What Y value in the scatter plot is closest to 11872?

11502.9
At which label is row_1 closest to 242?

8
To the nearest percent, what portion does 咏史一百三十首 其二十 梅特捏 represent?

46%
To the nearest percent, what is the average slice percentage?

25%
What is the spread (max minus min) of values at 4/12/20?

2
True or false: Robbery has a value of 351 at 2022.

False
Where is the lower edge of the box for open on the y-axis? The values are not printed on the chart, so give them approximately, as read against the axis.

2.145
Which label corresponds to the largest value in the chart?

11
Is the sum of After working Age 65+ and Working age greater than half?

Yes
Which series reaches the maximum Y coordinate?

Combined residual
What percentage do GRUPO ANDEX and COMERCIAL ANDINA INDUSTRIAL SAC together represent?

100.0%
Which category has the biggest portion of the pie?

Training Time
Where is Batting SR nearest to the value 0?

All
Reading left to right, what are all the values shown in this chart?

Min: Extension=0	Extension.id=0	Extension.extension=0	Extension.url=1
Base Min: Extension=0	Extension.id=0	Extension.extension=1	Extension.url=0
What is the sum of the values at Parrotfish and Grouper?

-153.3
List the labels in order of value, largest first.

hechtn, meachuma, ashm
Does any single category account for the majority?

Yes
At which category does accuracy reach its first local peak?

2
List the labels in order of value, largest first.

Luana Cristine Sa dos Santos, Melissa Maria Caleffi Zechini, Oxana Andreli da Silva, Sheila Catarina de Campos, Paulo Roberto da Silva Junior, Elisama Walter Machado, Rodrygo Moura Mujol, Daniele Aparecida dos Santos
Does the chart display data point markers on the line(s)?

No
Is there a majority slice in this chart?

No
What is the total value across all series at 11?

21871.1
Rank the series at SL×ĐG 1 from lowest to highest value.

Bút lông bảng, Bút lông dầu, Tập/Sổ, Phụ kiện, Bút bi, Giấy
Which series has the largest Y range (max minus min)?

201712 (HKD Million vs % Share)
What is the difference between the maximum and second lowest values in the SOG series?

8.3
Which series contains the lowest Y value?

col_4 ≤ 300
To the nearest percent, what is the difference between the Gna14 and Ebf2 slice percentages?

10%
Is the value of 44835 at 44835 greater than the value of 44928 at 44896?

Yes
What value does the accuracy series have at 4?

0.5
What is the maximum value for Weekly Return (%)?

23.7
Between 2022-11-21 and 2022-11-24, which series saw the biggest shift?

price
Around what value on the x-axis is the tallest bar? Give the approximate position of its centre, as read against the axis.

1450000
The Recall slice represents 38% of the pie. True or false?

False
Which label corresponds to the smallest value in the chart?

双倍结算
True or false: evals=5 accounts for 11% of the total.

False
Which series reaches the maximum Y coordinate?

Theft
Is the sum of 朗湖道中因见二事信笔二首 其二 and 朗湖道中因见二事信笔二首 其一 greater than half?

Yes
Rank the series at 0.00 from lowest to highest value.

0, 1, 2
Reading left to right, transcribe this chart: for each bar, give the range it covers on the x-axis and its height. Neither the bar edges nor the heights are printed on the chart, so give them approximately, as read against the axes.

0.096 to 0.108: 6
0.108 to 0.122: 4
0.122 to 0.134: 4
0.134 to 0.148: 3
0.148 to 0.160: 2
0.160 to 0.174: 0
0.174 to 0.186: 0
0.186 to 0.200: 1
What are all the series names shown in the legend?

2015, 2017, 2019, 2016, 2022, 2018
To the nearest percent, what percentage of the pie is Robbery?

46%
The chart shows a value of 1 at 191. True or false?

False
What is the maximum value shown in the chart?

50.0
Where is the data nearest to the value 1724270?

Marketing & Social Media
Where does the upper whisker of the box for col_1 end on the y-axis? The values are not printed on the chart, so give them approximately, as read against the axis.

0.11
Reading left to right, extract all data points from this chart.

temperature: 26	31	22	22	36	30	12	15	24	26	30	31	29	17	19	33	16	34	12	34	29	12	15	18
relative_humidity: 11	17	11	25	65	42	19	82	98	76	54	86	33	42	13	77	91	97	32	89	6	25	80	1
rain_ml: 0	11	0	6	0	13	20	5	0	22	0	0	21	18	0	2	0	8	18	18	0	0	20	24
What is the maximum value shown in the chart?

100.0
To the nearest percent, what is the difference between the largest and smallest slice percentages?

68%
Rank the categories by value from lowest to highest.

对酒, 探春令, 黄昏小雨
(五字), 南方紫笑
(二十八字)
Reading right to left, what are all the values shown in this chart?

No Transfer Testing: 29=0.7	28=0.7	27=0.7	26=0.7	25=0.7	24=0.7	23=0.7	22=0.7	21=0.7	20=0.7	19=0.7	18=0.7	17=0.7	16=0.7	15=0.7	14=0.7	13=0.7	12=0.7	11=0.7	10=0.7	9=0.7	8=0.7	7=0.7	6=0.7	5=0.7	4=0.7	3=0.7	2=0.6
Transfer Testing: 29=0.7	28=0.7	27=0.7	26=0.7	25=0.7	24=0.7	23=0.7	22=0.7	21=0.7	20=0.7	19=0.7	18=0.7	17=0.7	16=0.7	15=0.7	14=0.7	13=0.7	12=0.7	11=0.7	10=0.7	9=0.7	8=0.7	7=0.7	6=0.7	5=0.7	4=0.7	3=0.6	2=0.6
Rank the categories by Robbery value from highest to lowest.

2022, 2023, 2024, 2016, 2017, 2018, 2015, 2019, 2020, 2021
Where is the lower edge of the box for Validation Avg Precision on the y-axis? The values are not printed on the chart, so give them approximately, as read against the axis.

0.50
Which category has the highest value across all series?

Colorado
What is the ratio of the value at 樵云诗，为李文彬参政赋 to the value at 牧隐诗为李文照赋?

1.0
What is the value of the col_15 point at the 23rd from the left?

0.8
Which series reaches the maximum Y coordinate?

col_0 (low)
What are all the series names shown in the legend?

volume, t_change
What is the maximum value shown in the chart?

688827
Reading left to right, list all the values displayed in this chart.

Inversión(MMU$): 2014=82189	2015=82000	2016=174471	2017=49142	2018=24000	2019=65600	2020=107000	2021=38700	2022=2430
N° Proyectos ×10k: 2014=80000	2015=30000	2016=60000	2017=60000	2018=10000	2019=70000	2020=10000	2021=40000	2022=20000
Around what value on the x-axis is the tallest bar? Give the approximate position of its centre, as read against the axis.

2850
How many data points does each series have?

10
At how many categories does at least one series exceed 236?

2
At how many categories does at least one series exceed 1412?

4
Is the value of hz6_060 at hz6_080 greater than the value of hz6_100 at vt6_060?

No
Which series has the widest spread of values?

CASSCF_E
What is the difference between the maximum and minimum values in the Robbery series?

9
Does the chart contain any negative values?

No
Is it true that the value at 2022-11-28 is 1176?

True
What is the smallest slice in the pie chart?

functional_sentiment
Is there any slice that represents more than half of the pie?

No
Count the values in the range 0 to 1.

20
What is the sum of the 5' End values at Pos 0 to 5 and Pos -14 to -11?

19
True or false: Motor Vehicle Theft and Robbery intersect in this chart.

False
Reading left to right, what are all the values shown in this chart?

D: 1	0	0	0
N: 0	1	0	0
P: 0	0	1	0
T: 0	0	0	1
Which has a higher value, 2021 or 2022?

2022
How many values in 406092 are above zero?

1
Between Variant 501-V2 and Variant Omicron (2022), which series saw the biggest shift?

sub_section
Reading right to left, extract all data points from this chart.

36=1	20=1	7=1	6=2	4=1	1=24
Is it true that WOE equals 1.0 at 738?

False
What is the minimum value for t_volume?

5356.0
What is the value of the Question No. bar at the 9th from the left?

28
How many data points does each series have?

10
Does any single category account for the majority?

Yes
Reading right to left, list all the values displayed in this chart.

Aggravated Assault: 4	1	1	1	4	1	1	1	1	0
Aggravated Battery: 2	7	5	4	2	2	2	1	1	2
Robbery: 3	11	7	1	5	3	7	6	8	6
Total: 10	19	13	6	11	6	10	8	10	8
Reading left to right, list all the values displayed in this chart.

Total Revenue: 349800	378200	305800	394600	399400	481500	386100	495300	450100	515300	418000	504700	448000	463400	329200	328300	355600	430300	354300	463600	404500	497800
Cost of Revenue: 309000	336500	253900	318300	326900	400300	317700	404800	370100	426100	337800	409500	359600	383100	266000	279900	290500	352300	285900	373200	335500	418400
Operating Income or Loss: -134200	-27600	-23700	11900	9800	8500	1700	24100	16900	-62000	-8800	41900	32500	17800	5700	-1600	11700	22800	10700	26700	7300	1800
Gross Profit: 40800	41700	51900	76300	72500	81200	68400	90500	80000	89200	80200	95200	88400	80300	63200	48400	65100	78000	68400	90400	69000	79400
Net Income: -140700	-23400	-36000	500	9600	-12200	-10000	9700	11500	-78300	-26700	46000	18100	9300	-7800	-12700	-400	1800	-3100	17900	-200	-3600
******************************
**Problem statement:** From the material above, select each line in which the word "percentages" appears.

**Answer box:**
To the nearest percent, what is the difference between the Gna14 and Ebf2 slice percentages?
To the nearest percent, what is the difference between the largest and smallest slice percentages?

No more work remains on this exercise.